Catching the malaria parasite in the act

In summary: 
  • Cutting-edge imaging technology at UTS has given new insight into the way the malaria parasite works
  • The research is paving the way for developing new treatments for the disease, which kills as many as a million people every year, mostly children

The malaria parasite is giving up its blood cell invasion strategies to Australian scientists, with cutting-edge imaging technology at UTS giving the most detailed look ever at the way the parasite works.

Researchers from the Walter and Eliza Hall Institute working with Associate Professor Cynthia Whitchurch and Dr Lynne Turnbull from the ithree institute at UTS are claiming a first – the ability to capture high-resolution images of the parasite at each and every stage of invasion.

Associate Professor Cynthia Whitchurch and Dr Lynne TurnbullAssociate Professor Cynthia Whitchurch and Dr Lynne Turnbull

The findings, published this week in the journal Cell Host & Microbe, provide new insights into the molecular and cellular events that drive cell invasion and may pave the way for developing new treatments for malaria.

The work has been led by Dr Jake Baum, David Riglar and Dr Dave Richard from the Walter and Eliza Hall Institute along with colleagues from the institute's Infection and Immunity division.

Dr Baum said the real breakthrough for the research team had been the detail revealed by UTS's DeltaVision OMX 3D-Sim Super-Resolution microscope, the only device of its kind in Australia.
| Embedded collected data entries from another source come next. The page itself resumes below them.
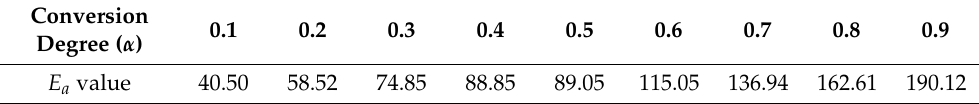
Figure 11. KAS plot of Fe 2 O 3 /charcoal composites at different weight loss stages. Table 5. Apparent activation energy values computed at overall reduction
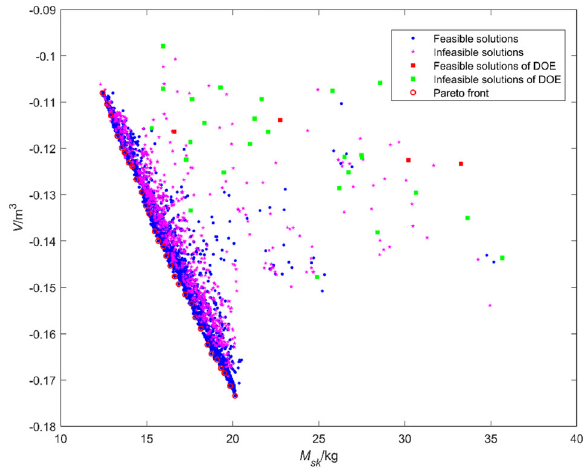
Fig. 19 Solutions obtained by EGDCMO on structure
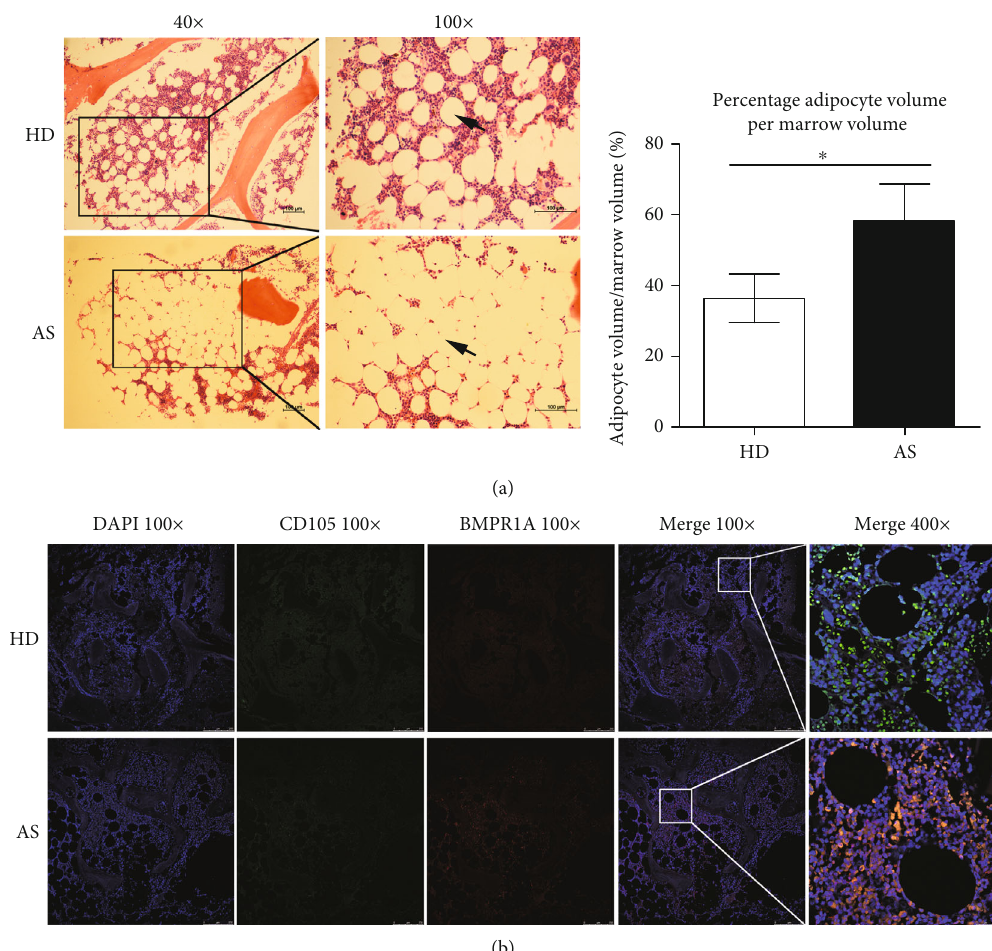
Figure 6: Higher fat content and BMPR1A expression were observed in bone marrow from patients with AS. (a) The bone marrow fat content in patients with AS ( n = 10 ) and healthy donors ( n = 11 ) was determined using HE staining (the black bars indicate 100 μ m). Empty holes with round, smooth edges (black arrows) were considered adipocytes. The percentage of adipocyte volume per marrow volume (Ad.V/Ma.V) was calculated and considered the bone marrow fat content. A higher bone marrow fat content was observed in patients with AS than in healthy donors. (b) Bone marrow tissues were double-stained with antibodies against BMPR1A and CD105. MSCs in the bone marrow tissues expressed both CD105 and BMPR1A, and patients with AS exhibited higher BMPR1A expression than healthy donors. Values are presented as the means ± SDs . ∗ P < 0 : 05 for the di ff erences between HDMSCs and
"Whilst we have observed this miniature parasite drive its way into the cell before, the beauty of the new imaging technology is that it provides a quantum leap in the amount of detail we can see, revealing key molecular and cellular events required for each stage of the invasion process," Dr Baum said.

"This technology enables us to look at individual proteins that we always knew were involved in invasion, but we never knew what they did or where they were, and that, we believe, is a real leap for malaria researchers worldwide."

Associate Professor Whitchurch said the results were, "just the beginning of an exciting new era of discoveries enabled by this technology that will lead to a better understanding of how microbes such as malaria, bacteria and viruses cause infectious disease."

Malaria is caused by the Plasmodium parasite, which is transmitted by the bite of infected mosquitoes. Each year more than 400 million people contract malaria and as many as a million, mostly children, die.

The work was supported by the National Health and Medical Research Council, The University of Melbourne, Canadian Institutes of Health, UTS and the Australian Research Council.